The Canadian-Australian writer and activist first developed CRPS – a mysterious condition that involves abnormal inflammation or nerve dysfunction – following a hip injury back in 2016.
Then living in the Blue Mountains, outside Sydney, Tara started to experience “a cold fire” throughout her body, firstly in her right hip, spreading up her leg and eventually throughout her right side.
Her nervous system became so over-sensitive that the merest touch of a feather would often trigger hours of torture.
“It’s like having your body in a bucket of ice that you can’t get out of,” she told Mia Freedman’s No Filter podcast just last year.
“But it changes all the time and varies in intensity, so every day I’m just managing the pain as well as possible.”
Over the decades, Tara has been no stranger to misfortune and tragedy – the premature passing of her beloved mother in 1990, a traumatic sexual assault when she was only 21 and two failed marriages.

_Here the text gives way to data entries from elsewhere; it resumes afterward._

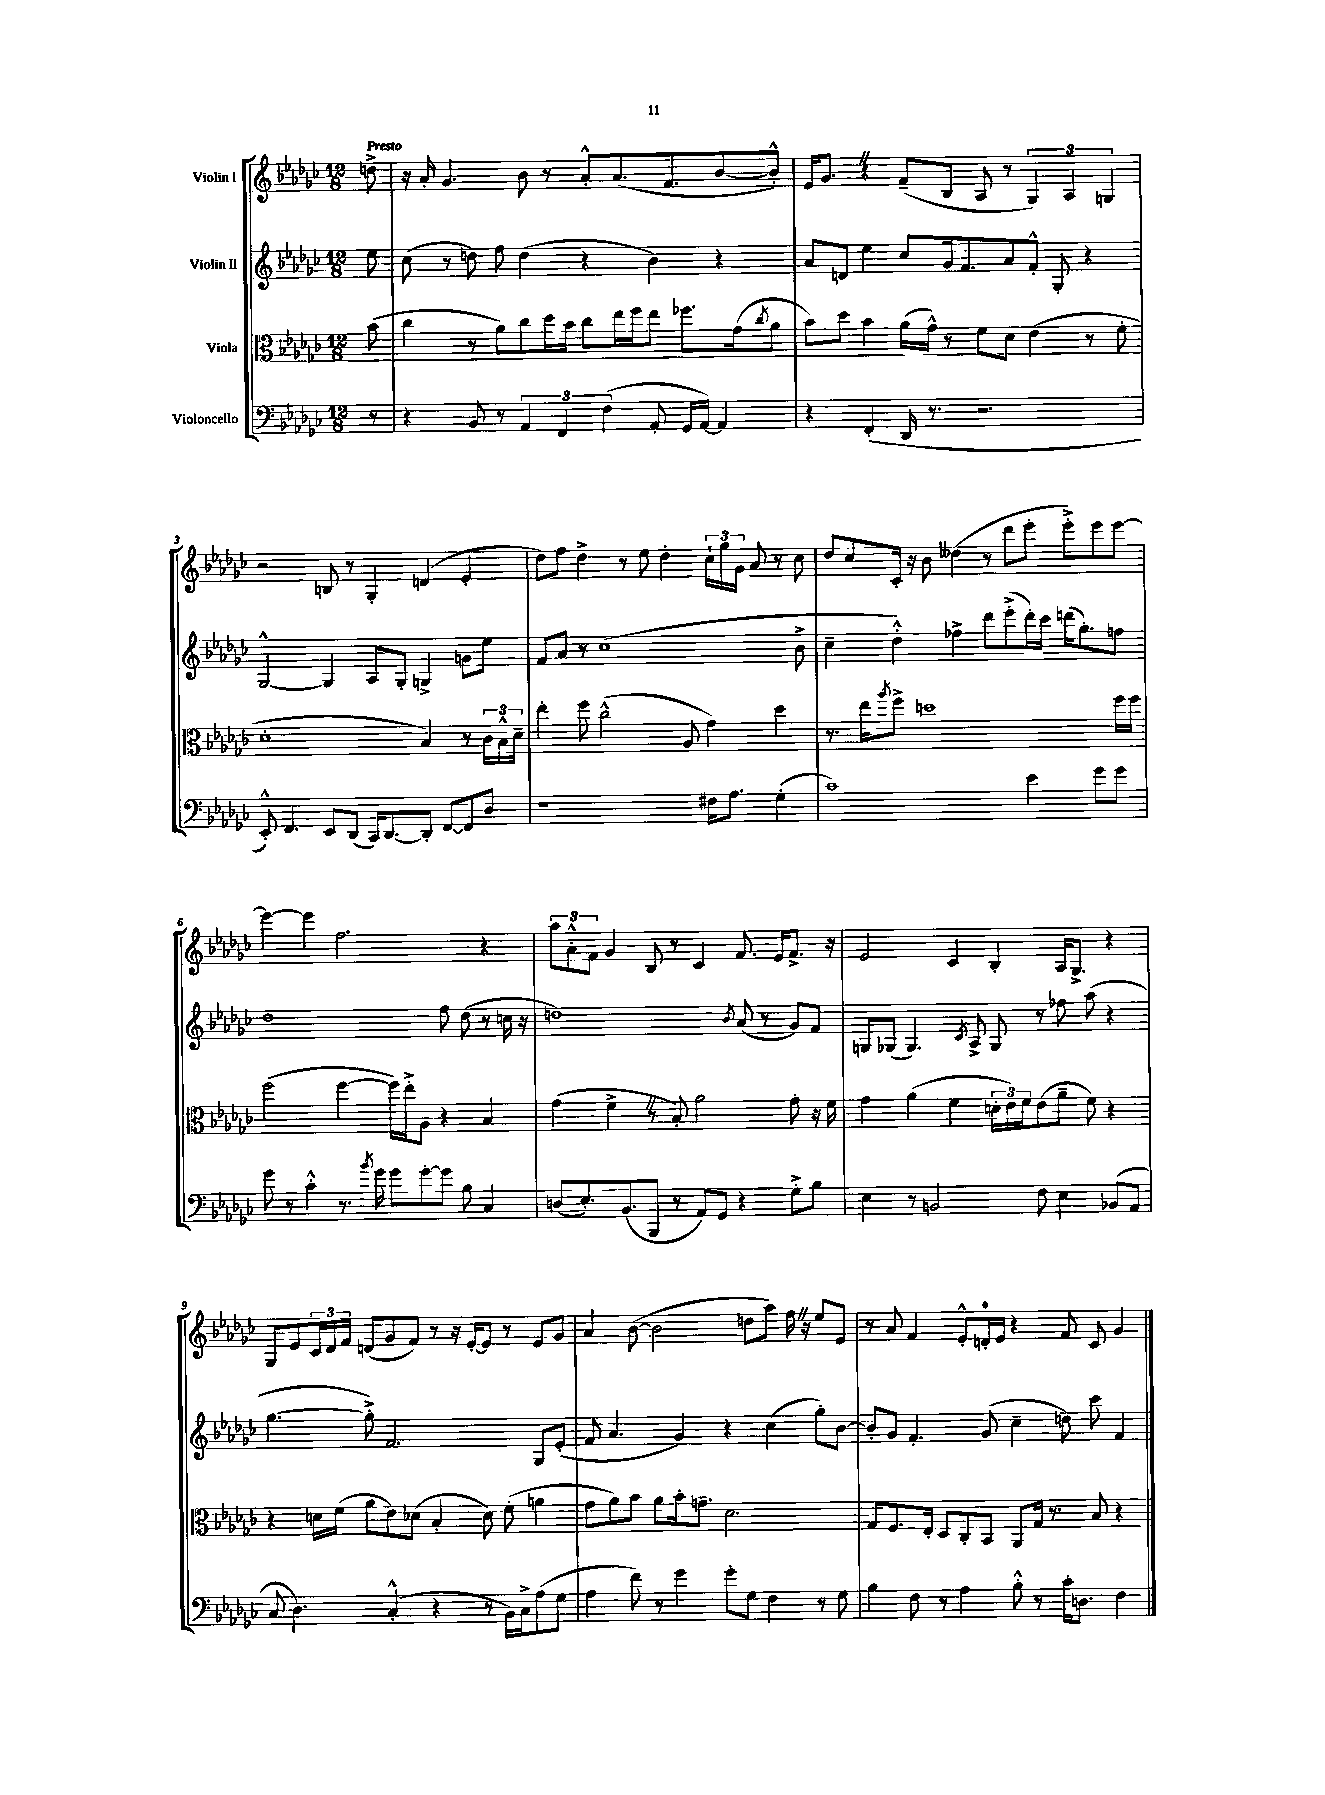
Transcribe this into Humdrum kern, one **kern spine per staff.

**kern	**kern	**kern	**kern
*staff4	*staff3	*staff2	*staff1
*clefF4	*clefC3	*clefG2	*clefG2
*k[b-e-a-d-g-c-]	*k[b-e-a-d-g-c-]	*k[b-e-a-d-g-c-]	*k[b-e-a-d-g-c-]
*M12/8	*M12/8	*M12/8	*M12/8
8r	(8b-\	8ee-\	8dd^\
=	=	=	=
4r	4cc-\	(8cc-\	16r
.	.	.	16a-'/
.	.	8r	4.g-/
8BB-/	8r	8dd\)	.
8r	8a-\L)	8ff\	.
6AA-/	8cc-\	(4dd\	8b-\
.	16dd-\L	.	8r
6FF/	.	.	.
.	16b-\JJ	.	.
.	8cc-\L	4r	8a-'^^/L
(6F\	.	.	.
.	16ee-\L	.	(8.a-/
.	16ff\J	.	.
8AA-'/	8ee-\J	4b-\)	.
.	.	.	8.f/
16GG-/LL	8.ff-\L	.	.
[16AA-/JJ)	.	.	.
4AA-/]	.	4r	[8b-/
.	(16g-\k	.	.
.	8qcc-/	.	.
.	8a-\J	.	8b-'^^/]J)
=	=	=	=
4r	8b-\L)	8a-/L	16e-/LK
.	.	.	8.g-/J
.	8dd-\J	8d/J	.
(4FF'/	4b-\	4ee-\	4r
16DD-/	(16a-\LL	8cc-/L	(8f~/L
8.r	16g-^^\JJ)	.	.
.	8r	16g-/k	8B-/J
.	.	8.f/	.
2.r	8f\L	.	8A-/
.	8d-\J	8a-/	8r
.	(4e-\	8f'^^/J	6G-/)
.	.	8G-'/	.
.	.	.	6A-/
.	8r	4r	.
.	.	.	6G/
.	8f'\	.	.
=	=	=	=
8EE-'^^/)	1d-'	[2G-^^/	2r
4.FF/	.	.	.
8EE-/L	.	4G-/]	8B/
(8DD-/J	.	.	8r
16CC-/LK)	.	8A-/L	4G-'/
[8.DD-/	.	.	.
.	.	8G-'/J	.
8DD-'/]J	4B-/)	4G^/	(4d/
[8FF/L	.	.	.
8FF/]	8r	8g\L	4e-'/
8D-/J	24c-\LL	8ee-\J	.
.	24B-^^\	.	.
.	24d-~\JJ	.	.
=	=	=	=
1r	4ee-'\	8f/L	8dd-\L)
.	.	8a-/J	8ff\J
.	8ff\	8r	4dd-^\
.	(2cc-^^\	(1cc-	.
.	.	.	8r
.	.	.	8ee-\
.	.	.	4dd-'\
.	8A-/	.	.
16F#\LK	4g-\)	.	24cc-`\LL
.	.	.	24gg-\
8.A-\J	.	.	.
.	.	.	24g-\JJ
.	.	.	8a-/
(4G-'\	4dd-\	.	8r
.	.	8b-^\	8cc-\
=	=	=	=
1c-)	8.r	4cc-~\	8dd-/L
.	.	.	8cc-/
.	16ee-\LK	.	.
.	8qaa-/	.	.
.	8ff^\J	4dd-'^^\)	16c-'/Jk
.	.	.	16r
.	1dd	.	8b-\
.	.	4ff-^\	(4dd--\
.	.	8ddd-\L	8r
.	.	(8eee-'^\	8ddd-\L
4e-\	.	16ddd-'\L)	8eee-'\J
.	.	16ccc-\JJ	.
.	.	(16ddd\LK	8eee-'^\L)
.	.	8.gg-'\)	.
8g-\L	.	.	8eee-\
8g-\J	16ff\LL	8ff\J	[8eee-\J
.	16ff\JJ	.	.
=	=	=	=
8g-\	(2ff\	1dd-	4eee-\_
8r	.	.	.
4c-'^^\	.	.	4eee-\]
8.r	[4ff\	.	2.ff\
8qb-/	.	.	.
16g-\	.	.	.
8g-\L	16ff\]LL)	.	.
.	16ee-'^\J	.	.
[8g-'\	8A-\J	.	.
8g-\]J	4r	8ff\	.
8B-\	.	(8dd-\	.
4C-/	4B-/	8r	4r
.	.	16cc\	.
.	.	16r	.
=	=	=	=
(8D/L	(4g-\	1dd)	12aa-\L
.	.	.	12a-'^^\
8.E-'/)	.	.	.
.	.	.	12f\J
.	4f^\	.	4g-/
(8.BB-/	.	.	.
8BBB-/J	8r	.	8B-/
8r	8B-'/)	.	8r
8AA-/L)	2a-\	.	4c-/
8GG-/J	.	.	.
.	.	8qb-/	.
4r	.	(8a-/	8.f/
.	.	8r	.
.	.	.	16e-/LK
8G-'^\L	8g-'\	8g-/L)	8.f^/J
8B-\J	16r	8f/J	.
.	16f\	.	16r
=	=	=	=
4E-\	4g-\	8G/L	2e-/
.	.	(8G-/J	.
8r	(4a-\	4.G-/)	.
2BB/	.	.	.
.	4f\	.	4c-/
.	.	8qc-/	.
.	.	8A-^/	.
.	24d'\LL	8G-/	4B-'/
.	24e-\)	.	.
.	24f\J	.	.
8F\	(8e-\	8r	.
4E-\	8a-~\J	8ff-\	16A-/LK
.	.	.	8.G-^/J
.	8f\)	(8aa-\	.
(8BB-/L	4r	4r	4r
8AA-/J	.	.	.
=	=	=	=
8C-/	4r	[4.gg-\	8G-/L
4.D-\)	.	.	8e-/
.	16d\LL	.	24c-/L
.	.	.	24d-/
.	(16f\JJ	.	.
.	.	.	24f/JJ
.	8a-\L	8gg-'^\])	(8d/L
(4C-'^^/	8e-\)	2.f/	8g-/
.	(8d-\J	.	8f/J)
4r	4B-'/	.	8r
.	.	.	16r
.	.	.	[16e-'/LK
8r	8d-\)	.	8e-/]J
16BB-\LL)	(8f'\	.	8r
16C-^\J	.	.	.
(8A-\	4a\	8G-/L	8e-/L
8G-\J	.	(8e-'/J	8g-/J
=	=	=	=
4A-\	8g-\L	8f/	4a-/
.	8a-\)	4.a-/	.
8f\)	8b-\J	.	([8b-\
8r	8a-\L	.	2b-\]
4g-\	16b-'\k	4g-/)	.
.	8.g~\J	.	.
8g-'\L	2.d-\	4r	.
8G-\J	.	.	8dd\L
4F\	.	(4cc-\	8aa-\J)
.	.	.	16ff\
.	.	.	16r
8r	.	8gg-'\L)	8ee-/L
8G-\	.	[8b-\J	8e-/J
=	=	=	=
4B-\	8G-/L	8b-'/]L	8r
.	8.F/	8g-/J	8a-/
8F\	.	4.f'/	4f/
.	16E-'/Jk	.	.
8r	8D-/L	.	.
4A-\	8C-'/	.	8e-'^^/L
.	8BB-/J	(8g-/	16d'/L
.	.	.	16e-/JJ
8B-'^^\	8AA-/L	4cc-~\	4r
8r	16G-/Jk	.	.
.	8.r	.	.
16c-'\LK	.	8dd\)	8f/
8.D\J	.	.	.
.	8B-/	8ccc-\	8c-/
4F\	4r	4f/	4g-/
==	==	==	==
*-	*-	*-	*-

Today, however, the future looks bright and pain free, at home in Canada with husband Berndt Sellheim, an Australian poet, photographer and author, along with their 12-year-old daughter Sapphira.
Recently, a jubilant Tara exulted online, “Healing is a process. That means my family will have to leave me [at the clinic] so Sapphira can get to school next month. That’s so important.”
“But when it’s hard I will remember this: For the first time in years I got to walk with my girl. And it didn’t hurt … there are no words.”